Thursday, December 08, 2005

One cheer for postmodern thought

Despite of most of the ”new theory” having proven to be such a blind alley for humanities it must be acknowleged that it has raised awareness of the polyfony of human experience: it has listened to silenced voices, to minorities, to the marginalized. There is much true value in that. The whole postmodern family of theories and schools of thought have also very analytically focused on the complex way that language interacts with the structures culture and society, and vitally important questions have been thus raised. Even if never satisfactorily answered. Yes, enormous amounts of energy have been wasted, incredibly much time has been lost to scholastic trivialities, but even amidst this gathering backlash we should remember the genuinely valuable contributions which have profoundly changed our perspectives for the better.

Thursday, December 01, 2005

Life and death - and life

Our lives give us an illusion of permanence: there are slow years, decades, and in the beginning not even a real sense of their eventual ending. But in reality it is such a brief moment we spend in the world. At heart we are rootless, nomadic species, at the mercy of random fate: in no place and in no time do we truly settle in. The Enlightenment is not very effective in capturing this truth: it is not good with impermanence and insecurity, with tragedy, if you may. Art and religion do much better, are more tuned to long views, to this human predicament, human condition. These darkish thoughts I suppose are largely due to the fact that this weekend we will begin burying another generation of my family after a 20 years break since the previous one. In the coming years there will be many of these occasions, and some that I am still very much afraid of - in the 80's these leavings did not touch me this personally: now I see to the both directions, to youth and to old age, and many of those that will be going, that are going were once the permanent, loved cornerstones of my own life. They seemed permanent. It is a very brief, fleeting moment that we spend in this world.

Dark thoughts? I wonder. It would seem meaningless to complain. This is the human condition, this has been our strange fate. And of course, this impermanence gives us a high value to our lives, to our brief and fundamentally tragic moment. It is all we have and it can be taken away or wrecked so easily. Much of our feverish modern activity is aimed to conceal this truth. But yes, there is also wild exhilaration in this beautiful landscape with its ice cold air of chaos and danger. And boundless sadness.

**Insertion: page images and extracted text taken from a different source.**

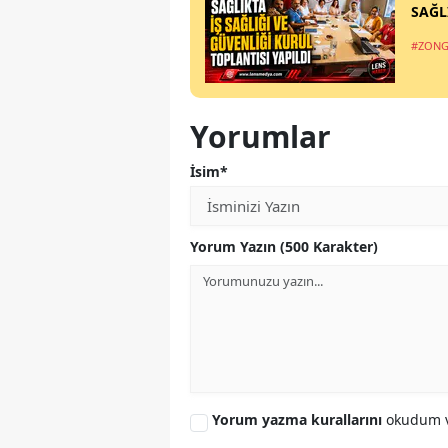
SAĞL
#ZONG
Yorumlar
İsim*
Yorum Yazın (500 Karakter)
Yorum yazma kurallarını
okudum v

A brief postscript. I would not address here the hope of the Christian theology (such that is not so clearly stated in what is reported of Christ's actual teachings) that is so widely shared in my family - it would seem to be a separate matter, out of our hands, something that cold Enlightenment reason is better in handling. For me religion is not very much about its literal truth but of its description of the human experience in the world, in a sense also of its potential worthiness of being made true. And that seems a very far away thing in relation with the current reality of death and human impermanence. This is a very abstract, and in many ways a very mystical way of seeing religion, far beyond the literalness and crudeness of its mainstream practice, and in many ways not very far from some aspects of Finnish Pietism that so much dominates my family's spiritual heritage.